START Exercise data
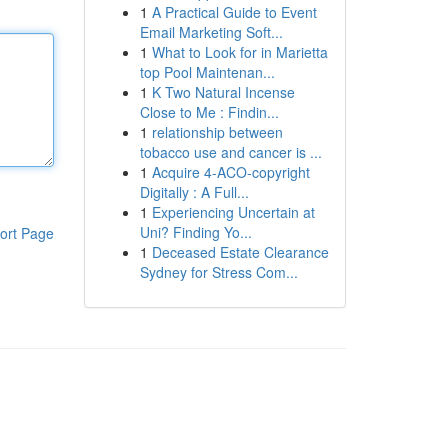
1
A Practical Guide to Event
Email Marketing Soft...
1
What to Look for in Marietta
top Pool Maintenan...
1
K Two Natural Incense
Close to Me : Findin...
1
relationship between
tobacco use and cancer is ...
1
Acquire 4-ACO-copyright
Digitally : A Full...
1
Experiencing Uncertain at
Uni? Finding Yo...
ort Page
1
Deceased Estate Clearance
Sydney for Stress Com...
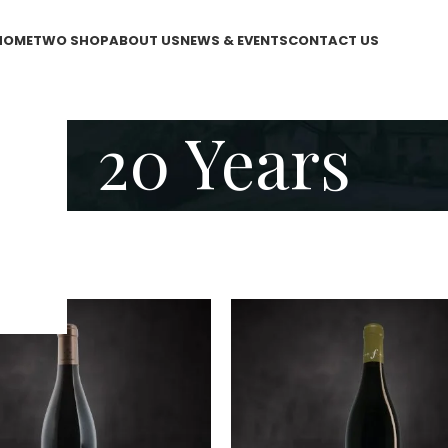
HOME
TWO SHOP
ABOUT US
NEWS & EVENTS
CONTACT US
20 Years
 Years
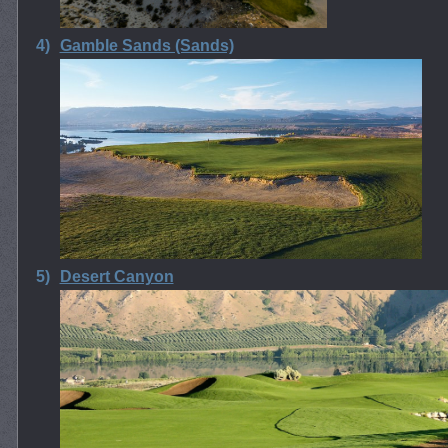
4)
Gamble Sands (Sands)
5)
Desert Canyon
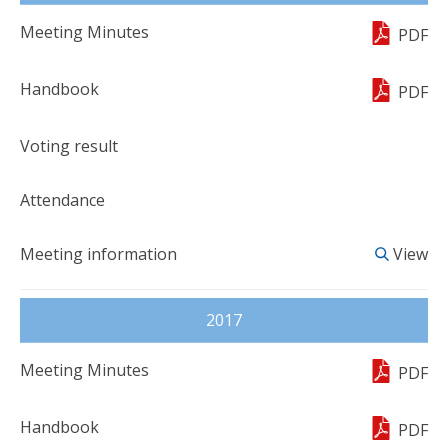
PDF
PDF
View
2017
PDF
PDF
END Exercise data
START Exercise data
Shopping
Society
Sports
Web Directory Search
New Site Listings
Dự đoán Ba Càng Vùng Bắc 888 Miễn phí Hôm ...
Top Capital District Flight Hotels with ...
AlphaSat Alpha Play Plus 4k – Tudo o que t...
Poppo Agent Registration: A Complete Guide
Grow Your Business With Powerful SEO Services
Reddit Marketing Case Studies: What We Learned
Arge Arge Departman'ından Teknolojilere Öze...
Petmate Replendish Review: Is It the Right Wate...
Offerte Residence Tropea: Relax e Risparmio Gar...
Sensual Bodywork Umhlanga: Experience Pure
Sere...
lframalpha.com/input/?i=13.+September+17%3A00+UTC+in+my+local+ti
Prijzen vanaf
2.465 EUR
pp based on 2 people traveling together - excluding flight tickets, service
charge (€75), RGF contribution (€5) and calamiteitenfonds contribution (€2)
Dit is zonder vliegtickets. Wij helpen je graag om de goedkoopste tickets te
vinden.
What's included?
END Exercise data
Locate every line in the entries above that contains the string "tickets", treating uppercase and lowercase as distinct, and copy each such line in full.

pp based on 2 people traveling together - excluding flight tickets, service
Dit is zonder vliegtickets. Wij helpen je graag om de goedkoopste tickets te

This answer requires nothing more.